Your instructions: Output all the records below, word for word.

Stored data entries:
================================

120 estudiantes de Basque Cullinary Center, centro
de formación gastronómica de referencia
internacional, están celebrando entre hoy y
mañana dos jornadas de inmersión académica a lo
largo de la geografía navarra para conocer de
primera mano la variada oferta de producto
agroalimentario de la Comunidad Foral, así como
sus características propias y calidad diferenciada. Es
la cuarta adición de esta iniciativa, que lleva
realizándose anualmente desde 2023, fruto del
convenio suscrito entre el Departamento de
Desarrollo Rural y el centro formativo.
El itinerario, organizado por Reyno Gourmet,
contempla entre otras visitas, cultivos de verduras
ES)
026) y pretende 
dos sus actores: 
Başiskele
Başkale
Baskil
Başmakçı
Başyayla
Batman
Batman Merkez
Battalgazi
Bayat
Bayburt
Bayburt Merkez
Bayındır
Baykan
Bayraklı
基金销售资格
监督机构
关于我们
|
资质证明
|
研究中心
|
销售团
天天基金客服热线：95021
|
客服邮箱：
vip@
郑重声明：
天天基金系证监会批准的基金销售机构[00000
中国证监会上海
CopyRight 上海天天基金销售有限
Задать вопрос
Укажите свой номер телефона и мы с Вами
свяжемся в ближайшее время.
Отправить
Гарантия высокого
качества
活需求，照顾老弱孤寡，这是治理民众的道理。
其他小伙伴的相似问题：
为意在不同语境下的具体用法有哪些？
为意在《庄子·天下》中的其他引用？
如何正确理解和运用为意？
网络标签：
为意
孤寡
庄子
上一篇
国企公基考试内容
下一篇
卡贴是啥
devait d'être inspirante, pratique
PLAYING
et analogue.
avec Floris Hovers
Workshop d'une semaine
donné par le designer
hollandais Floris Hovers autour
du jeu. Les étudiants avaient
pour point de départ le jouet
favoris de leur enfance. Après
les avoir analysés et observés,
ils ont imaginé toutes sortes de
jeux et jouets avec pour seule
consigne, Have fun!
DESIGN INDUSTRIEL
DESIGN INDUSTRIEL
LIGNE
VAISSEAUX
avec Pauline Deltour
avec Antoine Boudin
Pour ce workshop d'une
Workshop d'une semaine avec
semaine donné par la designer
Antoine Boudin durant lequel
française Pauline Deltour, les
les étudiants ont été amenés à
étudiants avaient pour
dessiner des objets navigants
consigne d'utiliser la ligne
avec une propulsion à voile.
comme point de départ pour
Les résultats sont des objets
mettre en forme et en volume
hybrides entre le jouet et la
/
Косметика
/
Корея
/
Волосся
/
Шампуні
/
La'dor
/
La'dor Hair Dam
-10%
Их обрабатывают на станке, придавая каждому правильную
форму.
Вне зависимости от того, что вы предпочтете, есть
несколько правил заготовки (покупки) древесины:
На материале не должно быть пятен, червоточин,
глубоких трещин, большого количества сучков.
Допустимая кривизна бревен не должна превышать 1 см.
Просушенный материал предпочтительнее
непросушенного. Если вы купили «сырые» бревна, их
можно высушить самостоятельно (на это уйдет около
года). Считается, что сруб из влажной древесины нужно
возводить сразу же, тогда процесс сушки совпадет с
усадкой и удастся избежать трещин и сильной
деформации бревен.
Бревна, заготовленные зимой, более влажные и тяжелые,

================================

Solution:
120 estudiantes de Basque Cullinary Center, centro
de formación gastronómica de referencia
internacional, están celebrando entre hoy y
mañana dos jornadas de inmersión académica a lo
largo de la geografía navarra para conocer de
primera mano la variada oferta de producto
agroalimentario de la Comunidad Foral, así como
sus características propias y calidad diferenciada. Es
la cuarta adición de esta iniciativa, que lleva
realizándose anualmente desde 2023, fruto del
convenio suscrito entre el Departamento de
Desarrollo Rural y el centro formativo.
El itinerario, organizado por Reyno Gourmet,
contempla entre otras visitas, cultivos de verduras
ES)
026) y pretende 
dos sus actores: 
Başiskele
Başkale
Baskil
Başmakçı
Başyayla
Batman
Batman Merkez
Battalgazi
Bayat
Bayburt
Bayburt Merkez
Bayındır
Baykan
Bayraklı
基金销售资格
监督机构
关于我们
|
资质证明
|
研究中心
|
销售团
天天基金客服热线：95021
|
客服邮箱：
vip@
郑重声明：
天天基金系证监会批准的基金销售机构[00000
中国证监会上海
CopyRight 上海天天基金销售有限
Задать вопрос
Укажите свой номер телефона и мы с Вами
свяжемся в ближайшее время.
Отправить
Гарантия высокого
качества
活需求，照顾老弱孤寡，这是治理民众的道理。
其他小伙伴的相似问题：
为意在不同语境下的具体用法有哪些？
为意在《庄子·天下》中的其他引用？
如何正确理解和运用为意？
网络标签：
为意
孤寡
庄子
上一篇
国企公基考试内容
下一篇
卡贴是啥
devait d'être inspirante, pratique
PLAYING
et analogue.
avec Floris Hovers
Workshop d'une semaine
donné par le designer
hollandais Floris Hovers autour
du jeu. Les étudiants avaient
pour point de départ le jouet
favoris de leur enfance. Après
les avoir analysés et observés,
ils ont imaginé toutes sortes de
jeux et jouets avec pour seule
consigne, Have fun!
DESIGN INDUSTRIEL
DESIGN INDUSTRIEL
LIGNE
VAISSEAUX
avec Pauline Deltour
avec Antoine Boudin
Pour ce workshop d'une
Workshop d'une semaine avec
semaine donné par la designer
Antoine Boudin durant lequel
française Pauline Deltour, les
les étudiants ont été amenés à
étudiants avaient pour
dessiner des objets navigants
consigne d'utiliser la ligne
avec une propulsion à voile.
comme point de départ pour
Les résultats sont des objets
mettre en forme et en volume
hybrides entre le jouet et la
/
Косметика
/
Корея
/
Волосся
/
Шампуні
/
La'dor
/
La'dor Hair Dam
-10%
Их обрабатывают на станке, придавая каждому правильную
форму.
Вне зависимости от того, что вы предпочтете, есть
несколько правил заготовки (покупки) древесины:
На материале не должно быть пятен, червоточин,
глубоких трещин, большого количества сучков.
Допустимая кривизна бревен не должна превышать 1 см.
Просушенный материал предпочтительнее
непросушенного. Если вы купили «сырые» бревна, их
можно высушить самостоятельно (на это уйдет около
года). Считается, что сруб из влажной древесины нужно
возводить сразу же, тогда процесс сушки совпадет с
усадкой и удастся избежать трещин и сильной
деформации бревен.
Бревна, заготовленные зимой, более влажные и тяжелые,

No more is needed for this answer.